I would like to use eregi() to prevent the submission of comments containing certain words, "<a href" etc. I've tried to implement it but so far all it does it prevent links from displaying.
if (eregi('<a href', $message)) {
$errmsg = 'Oops! No Links';
}
Thanks
Chambers
[edited by: coopster at 12:35 pm (utc) on Feb. 22, 2007]
[edit reason] removed specifics [/edit]
1. Add a requirement that the post is coming from your page:
on the form write:
form.php:
<?php
if(!isset($_SESSION)) session_start();...
?>
<form action="guestbook.php" method="POST" name="guestbook">
....
<input type="hidden" name="rnd" value="<?php $_SESSION['rnd'] = md5(time().rand()); echo $_SESSION['rnd'];?>">
<input type="submit" name="action" value="Submit">
</form>
...
and in the receiving end
if(isset($_SESSION['rnd']) && $_SESSION['rnd'] == $_POST['rnd'])
{
//the var are posted from your form
}
to disable bots add CAPTCHA [captcha.net]
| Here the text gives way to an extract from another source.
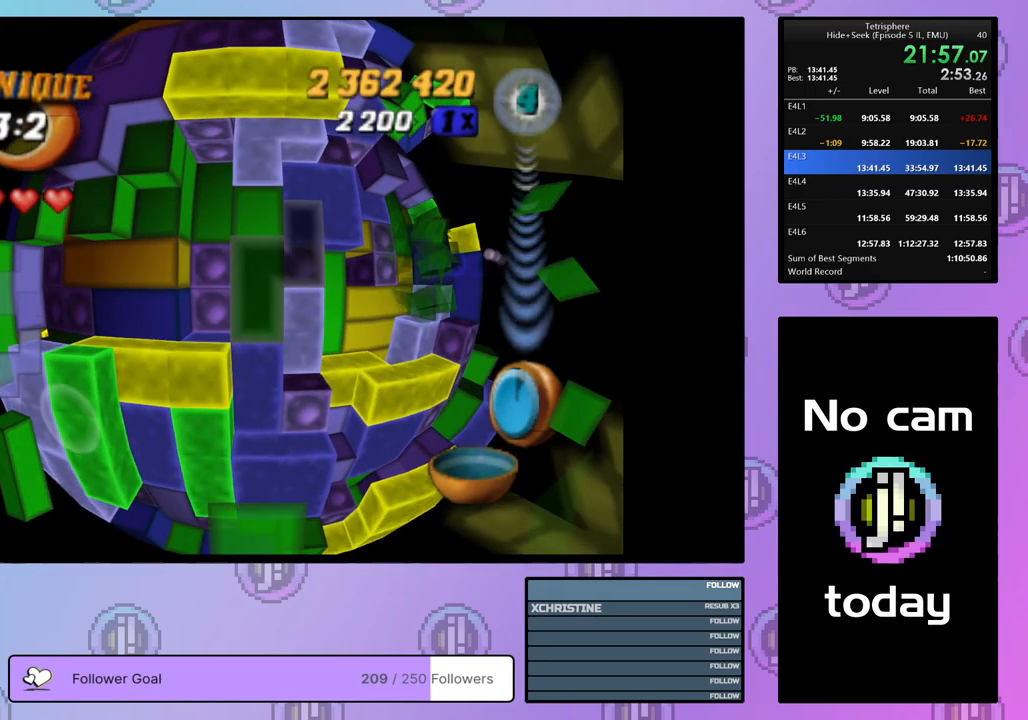
{"buttons": ["DPAD_LEFT"], "right_stick": "center", "events": [[83, "DPAD_RIGHT", "up"], [167, "DPAD_DOWN", "down"], [267, "DPAD_DOWN", "up"], [300, "DPAD_DOWN", "down"], [400, "DPAD_DOWN", "up"], [450, "DPAD_LEFT", "down"]]}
To disable personal spamming add personal validation - you will need to approve of the comment, but this will make your life hard.
Hope this helps
Michal
Also, this section below, what's the receiving end? Where should I put it?
and in the receiving end
if(isset($_SESSION['rnd']) && $_SESSION['rnd'] == $_POST['rnd'])
{
//the var are posted from your form [b](what's meant to go here?)[/b]
}
Thanks for the CAPTCHA link.
and in the receiving end
if(isset($_SESSION['rnd']) && $_SESSION['rnd'] == $_POST['rnd'])
{
//the var are posted from your form (what's meant to go here?)
}
there goes processing of the form, I'll rephrase that for you:
if(!isset($_SESSION['rnd']) ¦¦ $_SESSION['rnd']!= $_POST['rnd'])
{
echo "Please use the original form to post the data";//
exit;
}
//here process the form
But that won't stop most bots. Use CAPTCHA, even simple one.
Michal
There is also a great thread in our library on the topic. I suggest you take a peak: Combatting Webform Hijack [webmasterworld.com].
Good luck! :)
Anyway, I used image validation code along with a bunch of cross matching numbers that expire with time. For example, for each unique profile's guess book, I generated a few unique numbers for that particular user and that particular time block. So in order for the script to allow message to that user's guestbook, the image validation has to go through AND the unique numbers have to match for that user and that time block. And if I detect somebody trying to send too many messages in a certain time period, I would put that IP in a 'watch list' database and if it reaches a certain threshold, that IP will be banned. It stopped the spammers so far.